* WHAT IS NEEDED: Print every one of the following entries line for line, with no changes.

Records from a data source:
Start
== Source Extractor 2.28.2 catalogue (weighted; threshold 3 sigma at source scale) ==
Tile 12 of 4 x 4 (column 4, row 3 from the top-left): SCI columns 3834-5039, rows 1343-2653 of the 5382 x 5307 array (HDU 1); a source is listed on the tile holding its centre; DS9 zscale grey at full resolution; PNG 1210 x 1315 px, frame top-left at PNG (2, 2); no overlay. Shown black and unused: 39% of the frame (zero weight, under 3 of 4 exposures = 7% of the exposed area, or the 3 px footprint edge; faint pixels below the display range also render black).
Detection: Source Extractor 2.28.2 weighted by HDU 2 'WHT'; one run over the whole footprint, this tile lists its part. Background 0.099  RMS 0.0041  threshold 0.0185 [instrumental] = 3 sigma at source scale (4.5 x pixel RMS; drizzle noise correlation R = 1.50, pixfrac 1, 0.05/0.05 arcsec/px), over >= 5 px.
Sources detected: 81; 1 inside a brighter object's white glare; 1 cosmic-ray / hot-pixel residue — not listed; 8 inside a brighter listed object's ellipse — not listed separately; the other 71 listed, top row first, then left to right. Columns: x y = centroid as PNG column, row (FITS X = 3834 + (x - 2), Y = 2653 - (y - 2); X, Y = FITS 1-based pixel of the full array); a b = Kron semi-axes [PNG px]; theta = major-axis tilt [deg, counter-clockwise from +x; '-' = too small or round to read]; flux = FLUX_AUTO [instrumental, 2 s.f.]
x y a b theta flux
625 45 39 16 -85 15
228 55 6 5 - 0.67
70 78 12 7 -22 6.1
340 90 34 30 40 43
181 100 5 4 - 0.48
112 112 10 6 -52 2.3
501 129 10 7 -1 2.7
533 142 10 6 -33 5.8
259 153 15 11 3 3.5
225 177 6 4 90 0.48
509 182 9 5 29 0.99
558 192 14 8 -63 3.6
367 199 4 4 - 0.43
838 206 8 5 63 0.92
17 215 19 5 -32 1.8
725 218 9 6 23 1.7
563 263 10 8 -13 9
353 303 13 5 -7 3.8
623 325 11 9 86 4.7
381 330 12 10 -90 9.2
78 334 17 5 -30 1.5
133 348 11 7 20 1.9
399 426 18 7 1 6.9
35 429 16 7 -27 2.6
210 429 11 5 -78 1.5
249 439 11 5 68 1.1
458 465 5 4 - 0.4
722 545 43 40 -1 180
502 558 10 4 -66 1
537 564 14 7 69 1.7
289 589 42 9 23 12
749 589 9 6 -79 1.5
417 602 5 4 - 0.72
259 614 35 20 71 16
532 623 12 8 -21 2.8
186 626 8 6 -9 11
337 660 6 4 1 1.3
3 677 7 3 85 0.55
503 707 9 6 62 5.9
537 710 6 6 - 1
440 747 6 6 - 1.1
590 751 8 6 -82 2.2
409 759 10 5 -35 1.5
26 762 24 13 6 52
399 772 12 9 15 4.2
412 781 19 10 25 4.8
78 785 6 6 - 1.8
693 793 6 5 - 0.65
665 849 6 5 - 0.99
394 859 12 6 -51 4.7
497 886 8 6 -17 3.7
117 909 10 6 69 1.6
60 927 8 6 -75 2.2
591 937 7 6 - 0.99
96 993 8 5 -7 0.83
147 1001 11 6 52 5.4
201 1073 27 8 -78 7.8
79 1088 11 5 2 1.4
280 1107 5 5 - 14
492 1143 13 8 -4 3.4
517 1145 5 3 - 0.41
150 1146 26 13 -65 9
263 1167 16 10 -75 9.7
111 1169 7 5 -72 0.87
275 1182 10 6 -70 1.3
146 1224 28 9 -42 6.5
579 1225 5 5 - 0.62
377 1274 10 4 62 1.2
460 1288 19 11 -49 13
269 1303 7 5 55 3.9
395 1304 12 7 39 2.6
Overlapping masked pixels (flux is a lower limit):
End
* REPLY:
== Source Extractor 2.28.2 catalogue (weighted; threshold 3 sigma at source scale) ==
Tile 12 of 4 x 4 (column 4, row 3 from the top-left): SCI columns 3834-5039, rows 1343-2653 of the 5382 x 5307 array (HDU 1); a source is listed on the tile holding its centre; DS9 zscale grey at full resolution; PNG 1210 x 1315 px, frame top-left at PNG (2, 2); no overlay. Shown black and unused: 39% of the frame (zero weight, under 3 of 4 exposures = 7% of the exposed area, or the 3 px footprint edge; faint pixels below the display range also render black).
Detection: Source Extractor 2.28.2 weighted by HDU 2 'WHT'; one run over the whole footprint, this tile lists its part. Background 0.099  RMS 0.0041  threshold 0.0185 [instrumental] = 3 sigma at source scale (4.5 x pixel RMS; drizzle noise correlation R = 1.50, pixfrac 1, 0.05/0.05 arcsec/px), over >= 5 px.
Sources detected: 81; 1 inside a brighter object's white glare; 1 cosmic-ray / hot-pixel residue — not listed; 8 inside a brighter listed object's ellipse — not listed separately; the other 71 listed, top row first, then left to right. Columns: x y = centroid as PNG column, row (FITS X = 3834 + (x - 2), Y = 2653 - (y - 2); X, Y = FITS 1-based pixel of the full array); a b = Kron semi-axes [PNG px]; theta = major-axis tilt [deg, counter-clockwise from +x; '-' = too small or round to read]; flux = FLUX_AUTO [instrumental, 2 s.f.]
x y a b theta flux
625 45 39 16 -85 15
228 55 6 5 - 0.67
70 78 12 7 -22 6.1
340 90 34 30 40 43
181 100 5 4 - 0.48
112 112 10 6 -52 2.3
501 129 10 7 -1 2.7
533 142 10 6 -33 5.8
259 153 15 11 3 3.5
225 177 6 4 90 0.48
509 182 9 5 29 0.99
558 192 14 8 -63 3.6
367 199 4 4 - 0.43
838 206 8 5 63 0.92
17 215 19 5 -32 1.8
725 218 9 6 23 1.7
563 263 10 8 -13 9
353 303 13 5 -7 3.8
623 325 11 9 86 4.7
381 330 12 10 -90 9.2
78 334 17 5 -30 1.5
133 348 11 7 20 1.9
399 426 18 7 1 6.9
35 429 16 7 -27 2.6
210 429 11 5 -78 1.5
249 439 11 5 68 1.1
458 465 5 4 - 0.4
722 545 43 40 -1 180
502 558 10 4 -66 1
537 564 14 7 69 1.7
289 589 42 9 23 12
749 589 9 6 -79 1.5
417 602 5 4 - 0.72
259 614 35 20 71 16
532 623 12 8 -21 2.8
186 626 8 6 -9 11
337 660 6 4 1 1.3
3 677 7 3 85 0.55
503 707 9 6 62 5.9
537 710 6 6 - 1
440 747 6 6 - 1.1
590 751 8 6 -82 2.2
409 759 10 5 -35 1.5
26 762 24 13 6 52
399 772 12 9 15 4.2
412 781 19 10 25 4.8
78 785 6 6 - 1.8
693 793 6 5 - 0.65
665 849 6 5 - 0.99
394 859 12 6 -51 4.7
497 886 8 6 -17 3.7
117 909 10 6 69 1.6
60 927 8 6 -75 2.2
591 937 7 6 - 0.99
96 993 8 5 -7 0.83
147 1001 11 6 52 5.4
201 1073 27 8 -78 7.8
79 1088 11 5 2 1.4
280 1107 5 5 - 14
492 1143 13 8 -4 3.4
517 1145 5 3 - 0.41
150 1146 26 13 -65 9
263 1167 16 10 -75 9.7
111 1169 7 5 -72 0.87
275 1182 10 6 -70 1.3
146 1224 28 9 -42 6.5
579 1225 5 5 - 0.62
377 1274 10 4 62 1.2
460 1288 19 11 -49 13
269 1303 7 5 55 3.9
395 1304 12 7 39 2.6
Overlapping masked pixels (flux is a lower limit):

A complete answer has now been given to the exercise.